**What to do**
For each line below that includes the word "readme", make a copy.

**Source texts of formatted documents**
:::

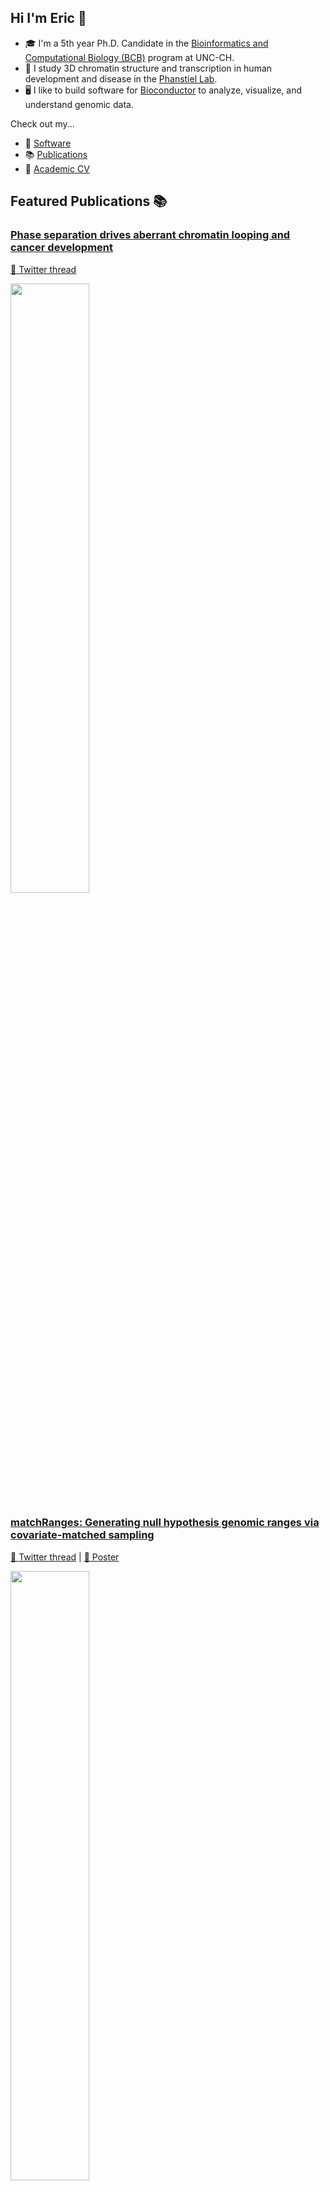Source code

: ## Hi I'm Eric 👋

* 🎓 I'm a 5th year Ph.D. Candidate in the [Bioinformatics and Computational Biology (BCB)](https://bcb.unc.edu/) program at UNC-CH.
* 🔬 I study 3D chromatin structure and transcription in human development and disease in the [Phanstiel Lab](http://phanstiel-lab.med.unc.edu/).
* 🖥 I like to build software for [Bioconductor](https://www.bioconductor.org/) to analyze, visualize, and understand genomic data.

Check out my...

* 💾 [Software](https://github.com/EricSDavis?tab=repositories)
* 📚 [Publications](https://orcid.org/0000-0003-4051-3217)
* 📜 [Academic CV](https://ericscottdavis.com/img/20220224_Eric_Davis_CV.pdf)

## Featured Publications 📚

### [Phase separation drives aberrant chromatin looping and cancer development](https://t.co/FuYhTI65U9)
[🧵 Twitter thread](https://twitter.com/dphansti/status/1407736570636124177)

<img src="https://user-images.githubusercontent.com/31807001/184515508-39e0b56b-b665-4498-b2bf-655d66083533.png" width=50% />

### [matchRanges: Generating null hypothesis genomic ranges via covariate-matched sampling](https://t.co/Ggw3RK7Wp5)
[🧵 Twitter thread](https://twitter.com/mikelove/status/1557334149459021826) | 
[🙌 Poster](https://f1000research.com/posters/10-743)

<img src="https://user-images.githubusercontent.com/31807001/184515949-7dee06c0-0cbe-4e59-8f42-172339c402b4.png" width=50% />

## GitHub statistics 📊

[![Eric's GitHub languages](https://github-readme-stats.vercel.app/api/top-langs?username=EricSDavis&layout=compact&hide=html,CSS&langs_count=10)](https://github.com/anuraghazra/github-readme-stats)

[![Eric's GitHub stats](https://github-readme-stats.vercel.app/api?username=EricSDavis&show_icons=true&include_all_commits=true&count_private=true)](https://github.com/anuraghazra/github-readme-stats)

## [Bioconductor](https://bioconductor.org) contributions 🎶

| Package | BioC-devel | BioC-release |
|----------------:|:----------------:|:----------------:|
| [_nullranges_](https://nullranges.github.io/nullranges/) | [![](http://bioconductor.org/shields/build/devel/bioc/nullranges.svg)](http://bioconductor.org/checkResults/devel/bioc-LATEST/nullranges) |[![](http://bioconductor.org/shields/build/release/bioc/nullranges.svg)](http://bioconductor.org/checkResults/release/bioc-LATEST/nullranges) |
| [_nullrangesData_](https://github.com/nullranges/nullrangesData) | [![](http://bioconductor.org/shields/build/devel/data-experiment/nullrangesData.svg)](http://bioconductor.org/checkResults/devel/data-experiment-LATEST/nullrangesData) | [![](http://bioconductor.org/shields/build/release/data-experiment/nullrangesData.svg)](http://bioconductor.org/checkResults/release/data-experiment-LATEST/nullrangesData) | N/A |
| [_plotgardener_](https://phanstiellab.github.io/plotgardener/) | [![](http://bioconductor.org/shields/build/devel/bioc/plotgardener.svg)](http://bioconductor.org/checkResults/devel/bioc-LATEST/plotgardener) | [![](http://bioconductor.org/shields/build/release/bioc/plotgardener.svg)](http://bioconductor.org/checkResults/release/bioc-LATEST/plotgardener) |

## Bioinformatic Pipelines 🧬
| Pipeline | Data type(s) | Latest Version |
|---------:|:-------------|:--------------:|
| [_dietJuicer_](https://github.com/EricSDavis/dietJuicer) | Hi-C, Micro-C | TBD |
| [_MicroC_](https://github.com/EricSDavis/MicroC) | Hi-C, Micro-C | TBD |
| [_bagPipes_](https://github.com/ksmetz/bagPipes) | RNA-seq, ChIP-seq, ATAC-seq, CUT&RUN | TBD |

:::

**Answer section**
[![Eric's GitHub languages](https://github-readme-stats.vercel.app/api/top-langs?username=EricSDavis&layout=compact&hide=html,CSS&langs_count=10)](https://github.com/anuraghazra/github-readme-stats)
[![Eric's GitHub stats](https://github-readme-stats.vercel.app/api?username=EricSDavis&show_icons=true&include_all_commits=true&count_private=true)](https://github.com/anuraghazra/github-readme-stats)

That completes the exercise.